The festival attracted a lot of serious enthusiasts such as Mackenzie Hillard, who has been involved with steampunk since high school.
“I didn’t really like the movie Wild Wild West but I really liked the aesthetic of the train where everything was brass, wood, and gears," she explained. "It was all Victorian and I really started to get into the look of it."
But back then, steampunk was not mainstream.
“At that point, it was early on in terms of popularity and it was an underground movement that I just found out about (and) I thought, 'This is amazing.'"
Hillard said she's glad to see the genre come into its own.
“Now that this is a huge thing that everyone knows about, I am very happy that Coldwater is the new home of Steampunk in the Simcoe area.”

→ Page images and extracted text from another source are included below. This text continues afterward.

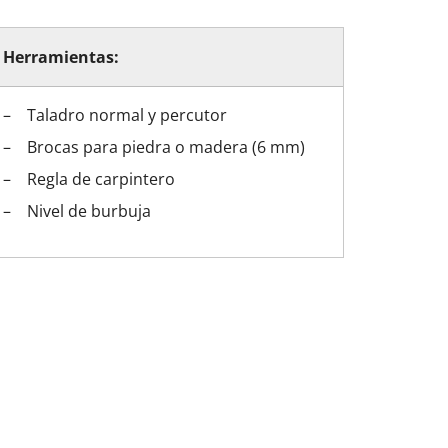
Herramientas:
Taladro normal y percutor
uestras balconeras de aluminio
uestras puertas de entrada de aluminio
es para cambiar ventanas
Brocas para piedra o madera (6 mm)
Regla de carpintero
Nivel de burbuja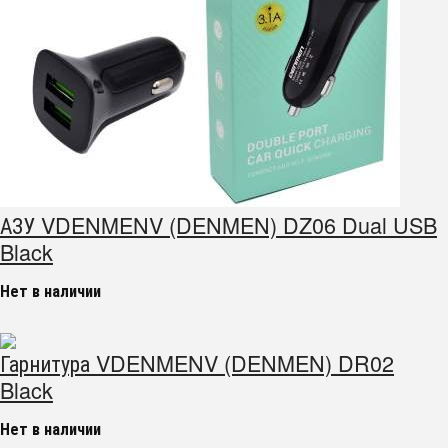
АЗУ VDENMENV (DENMEN) DZ06 Dual USB
Black
Нет в наличии
Гарнитура VDENMENV (DENMEN) DR02
Black
Нет в наличии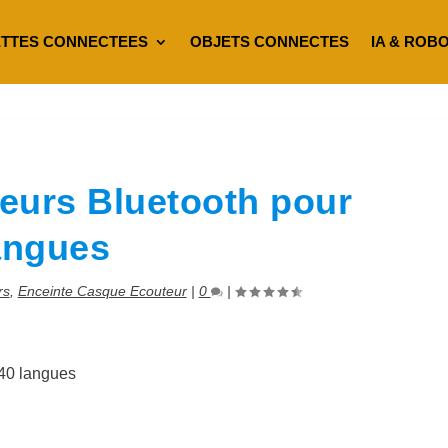
TTES CONNECTEES
OBJETS CONNECTES
IA & ROB
eurs Bluetooth pour
angues
rs
,
Enceinte Casque Ecouteur
|
0
|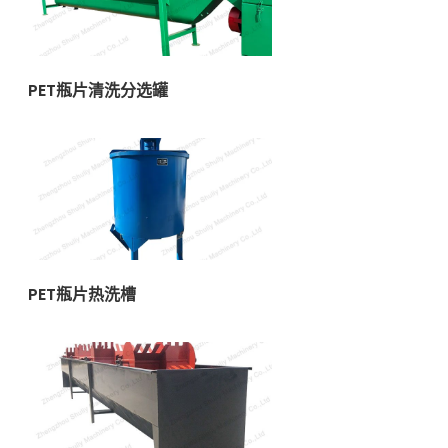
PET瓶片清洗分选罐
PET瓶片热洗槽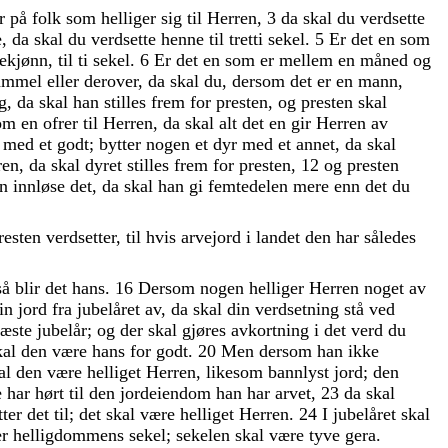
er
på
folk
som
helliger
sig
til
Herren
,
3
da
skal
du
verdsette
e
,
da
skal
du
verdsette
henne
til
tretti
sekel
.
5
Er
det
en
som
ekjønn
,
til
ti
sekel
.
6
Er
det
en
som
er
mellem
en
måned
og
ammel
eller
derover
,
da
skal
du
,
dersom
det
er
en
mann
,
g
,
da
skal
han
stilles
frem
for
presten
,
og
presten
skal
om
en
ofrer
til
Herren
,
da
skal
alt
det
en
gir
Herren
av
g
med
et
godt
;
bytter
nogen
et
dyr
med
et
annet
,
da
skal
ren
,
da
skal
dyret
stilles
frem
for
presten
,
12
og
presten
en
innløse
det
,
da
skal
han
gi
femtedelen
mere
enn
det
du
resten
verdsetter
,
til
hvis
arvejord
i
landet
den
har
således
så
blir
det
hans
.
16
Dersom
nogen
helliger
Herren
noget
av
sin
jord
fra
jubelåret
av
,
da
skal
din
verdsetning
stå
ved
næste
jubelår
;
og
der
skal
gjøres
avkortning
i
det
verd
du
kal
den
være
hans
for
godt
.
20
Men
dersom
han
ikke
al
den
være
helliget
Herren
,
likesom
bannlyst
jord
;
den
e
har
hørt
til
den
jordeiendom
han
har
arvet
,
23
da
skal
tter
det
til
;
det
skal
være
helliget
Herren
.
24
I
jubelåret
skal
er
helligdommens
sekel
;
sekelen
skal
være
tyve
gera
.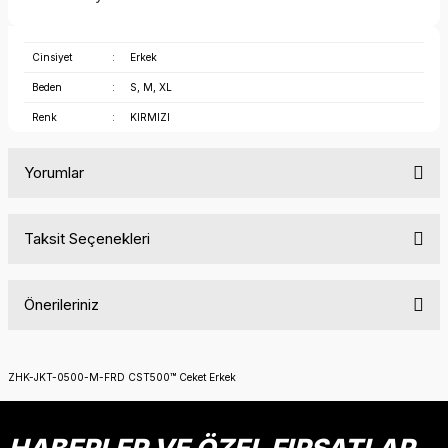
Cinsiyet
:
Erkek
Beden
:
S, M, XL
Renk
:
KIRMIZI
Yorumlar
Taksit Seçenekleri
Bu ürüne ilk yorumu siz yapın!
Önerileriniz
Yorum Yaz
Bu ürünün fiyat bilgisi, resim, ürün açıklamalarında ve diğer
konularda yetersiz gördüğünüz noktaları öneri formunu
ZHK-JKT-0500-M-FRD CST500™ Ceket Erkek
kullanarak tarafımıza iletebilirsiniz.
Görüş ve önerileriniz için teşekkür ederiz.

For Green Pary candidate Erik Schomann, it was his first time at the festival. He and his team were on hand to aid the Steampunk Festival organizers with cleaning up garbage left behind by the attendees of the festival and promoting recycling.
“This is my first time being at the Steampunk show and we contacted the organizer and these sort of large events can cause a lot of garbage so my team is here to support their team in terms of the garbage collection,” he added.
Schomann had this to say about the festival's vibe: “When you have visions of the future you can have the Gene Roddenberry (almost) clinical and sterile look or you have what I see here, being a more Jules Verne look, with the same kind of tech just based on different things.”
The 9th annual festival, which started Friday afternoon, continues until 5:30 p.m. today.